High Commissioner to Kenya, Nairobi
Posted 08 June 2009 by Rob Macaire | Comments

I spend quite a lot of my time wrestling with the problems of Somalia, so I found it instructive to go up to the Kenya-Somali border last week on a visit to NE Province, and hear from some of the people who are affected by cross-border movements.  One aspect of this is the huge and growing refugee population Kenya is hosting (donor governments and the UN High Commission for Refugees are in discussion with the Government about how to provide decent facilities for refugees, taking account of the impact on local populations too.See the editorial in today's Standard.   Another is the economic impact of money and people moving across that border, something that seems to cause concern to many people here in Nairobi and at the Coast.  And the third, which particularly affects Kenya's international partners like the UK, is the security angle:  the flows of small arms, illegal or 'grey' money, drugs, contraband, and people-smuggling or people-trafficking rings.  

We're engaged with the Kenyan authorities on most of these problems.  Our law enforcement teams work together on drugs and serious crime.   We have been working with Kenyan fingerprinting experts to help increase the capability to combat 'nationality swapping' where people change their ID papers to claim the nationality that best suits them (a problem affecting the UK as well as East African countries).   The UK Borders Agency coordinates with other governments, international organisations, airlines, and others to combat illegal migration as well as facilitating legal migration.   And we're supporting some projects to help Kenyan authorities control that remote, 700km, porous border that I saw last week.   But a lot more needs to be done.  I'm puzzled, for example, why the Parliament has yet to pass robust Money Laundering legislation, given the general concern felt in the country about drugs money and piracy ransoms flowing into Kenya.   Any comments from readers on this?  Perhaps something for Kenya's excellent investigative journalists to take an interest in?

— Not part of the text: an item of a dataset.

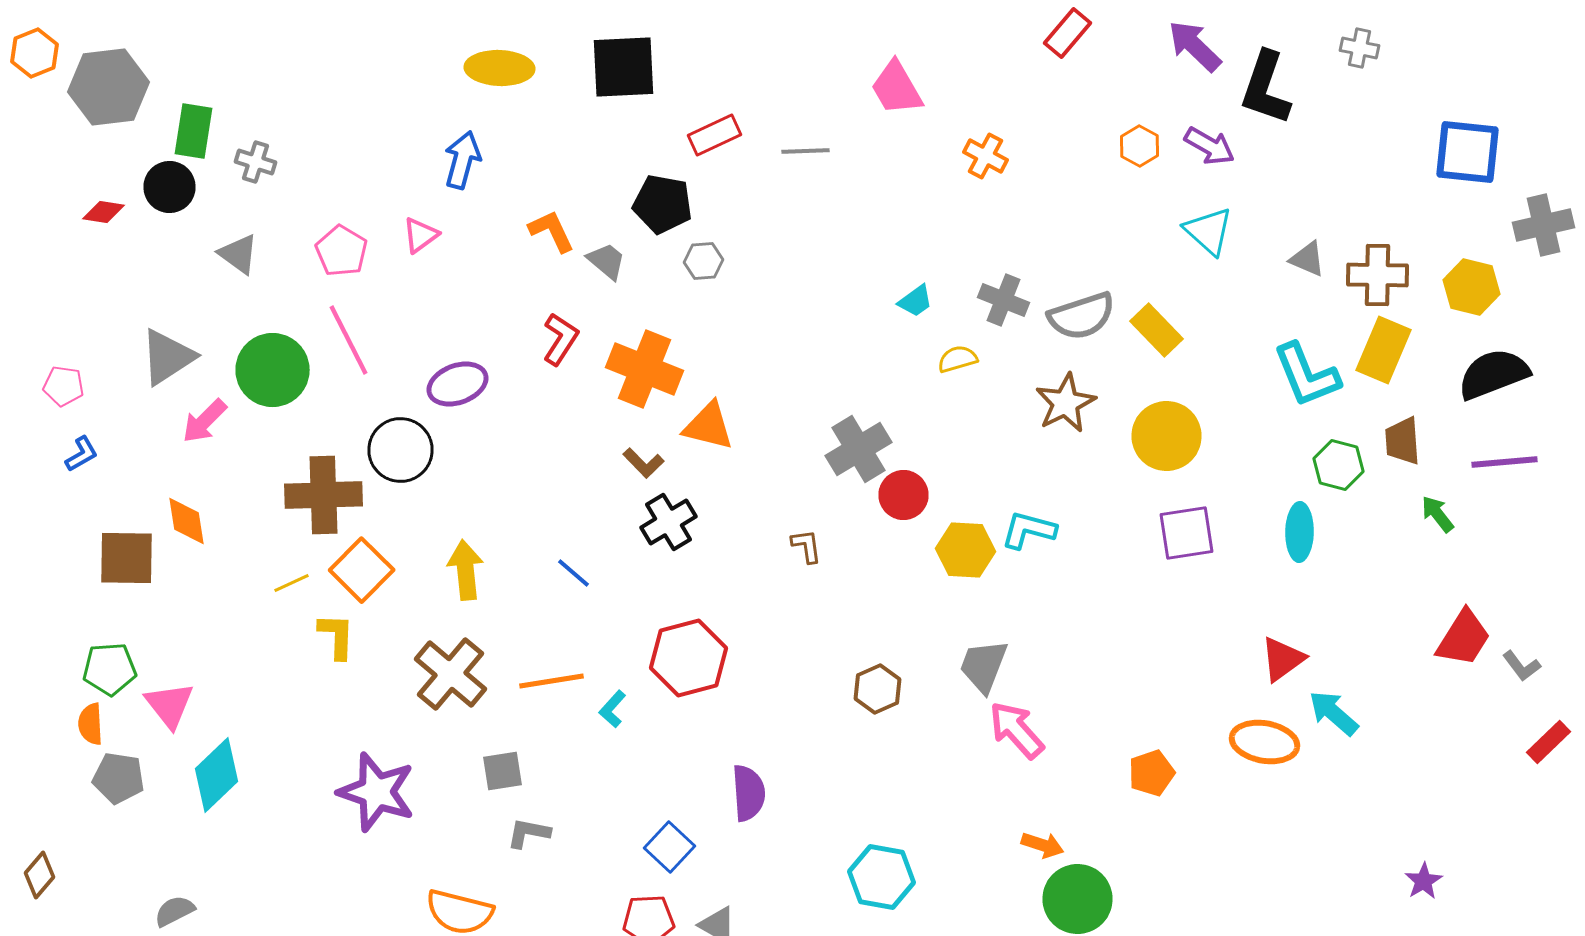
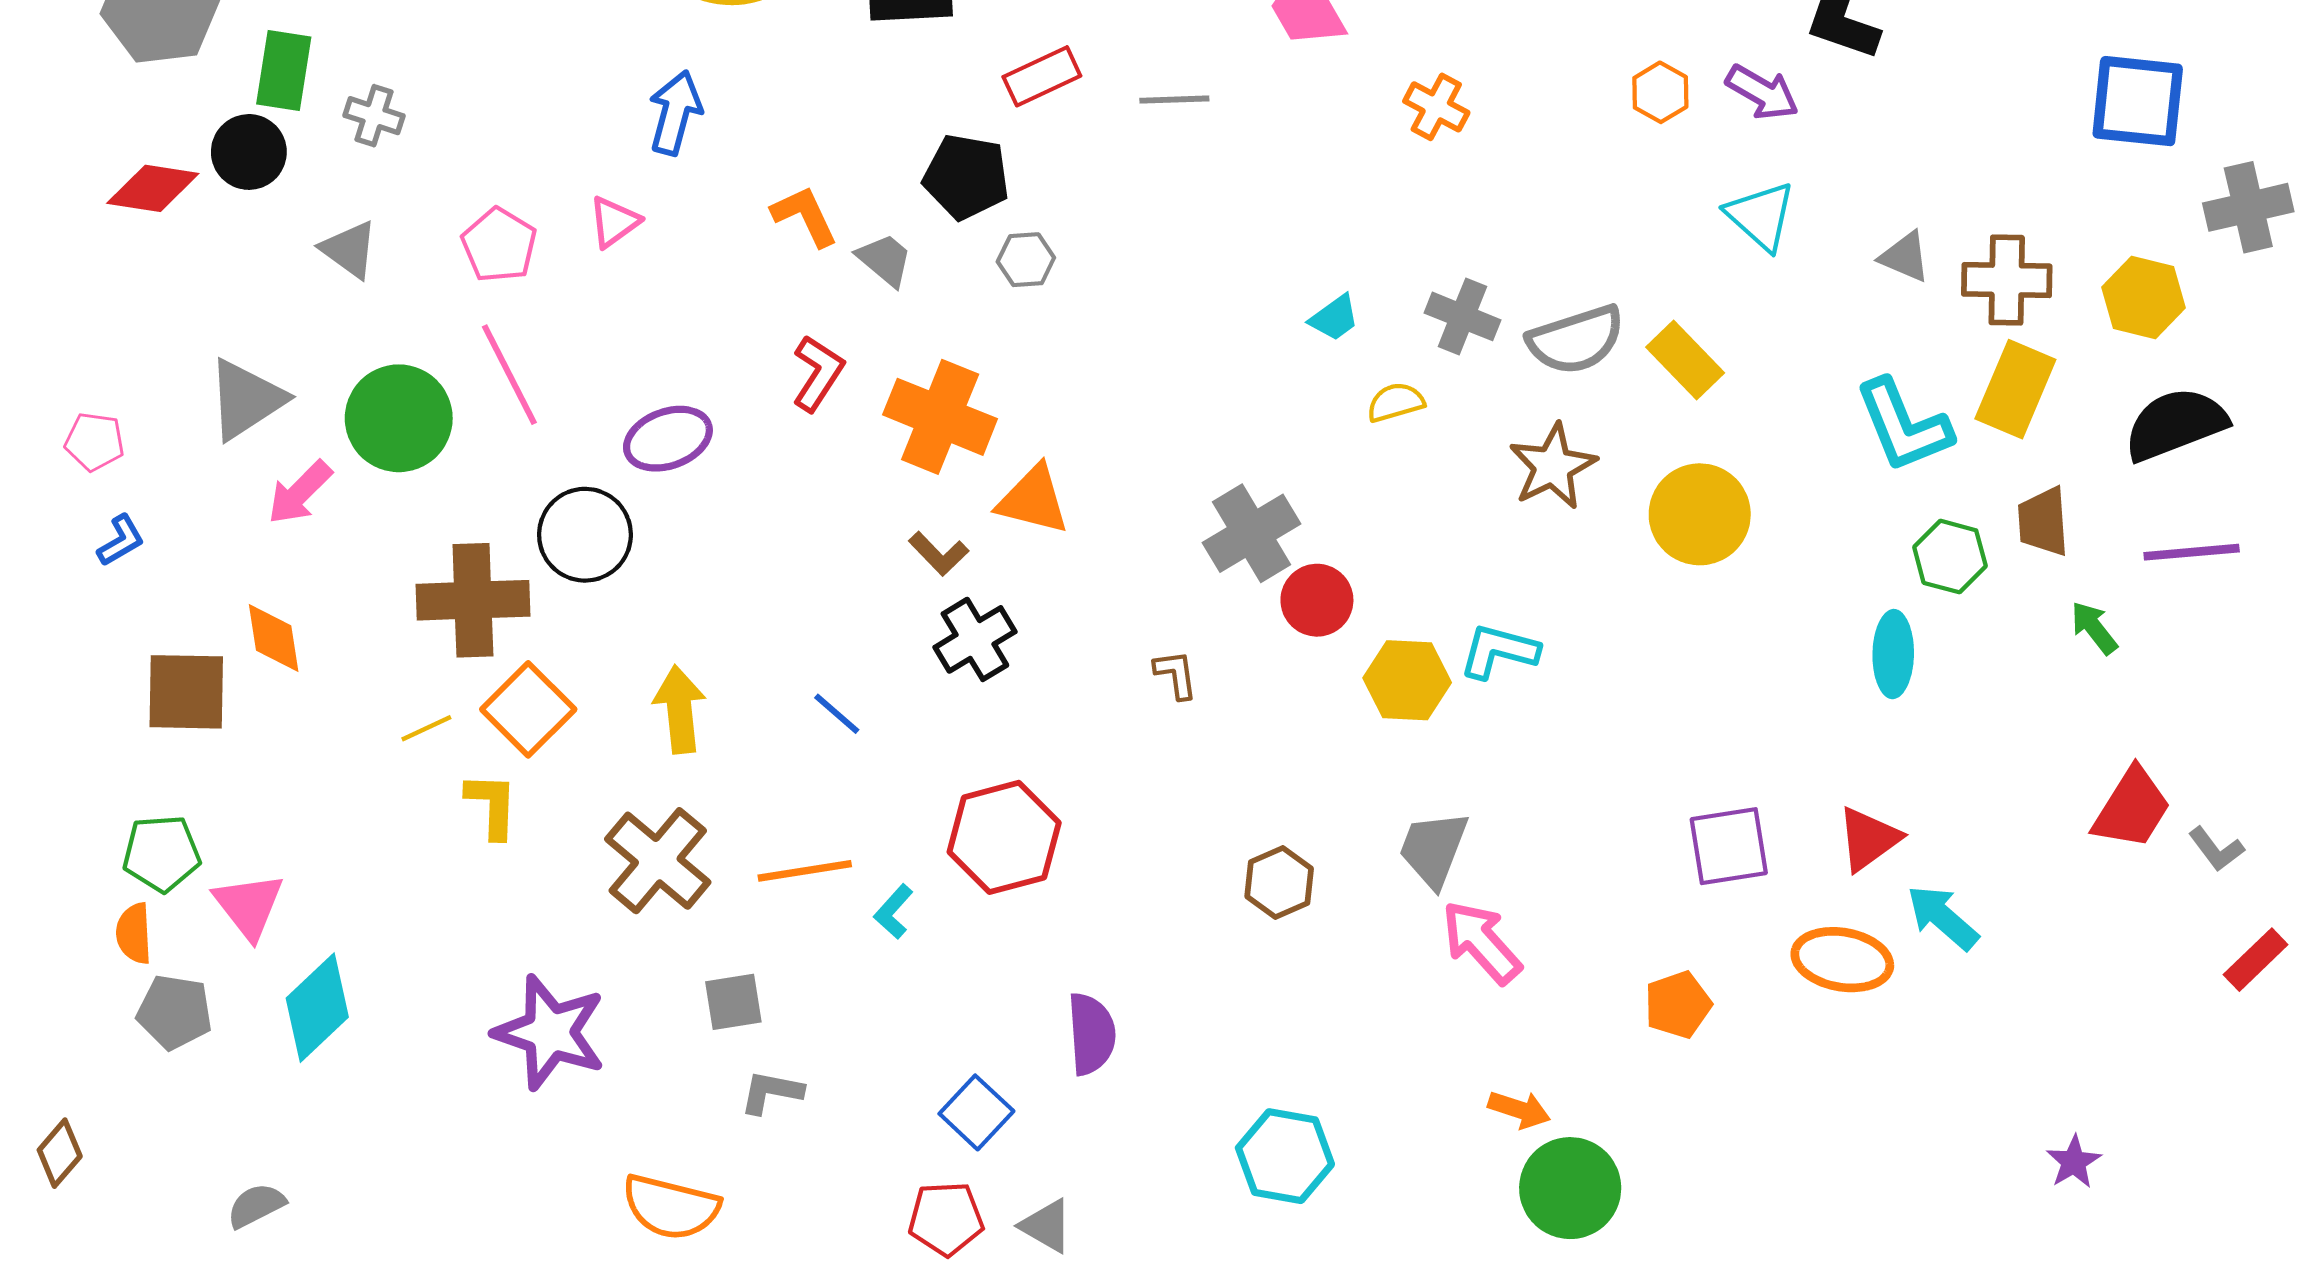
red diamond: (104, 212) -> (153, 188), size x1.5
purple square: (1186, 533) -> (1729, 846), moved

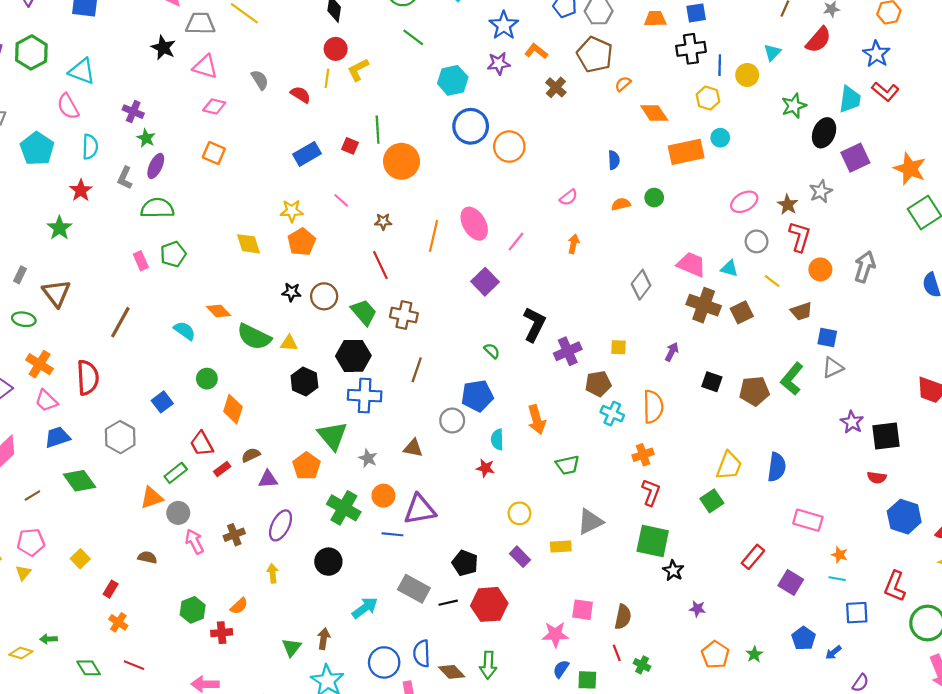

On a more positive note, I was extremely impressed by what I saw in Garissa District of the work to support orphans and vulnerable children through a social safety net system that DFID is assisting with.   The local Childrens' Officers are professional and effective, and local schools and remote communities have been really transformed by this pilot project.  See my recent comments on the similar work in Turkana. I hope the Government can build its Social Protection strategy to incorporate and extend this excellent work.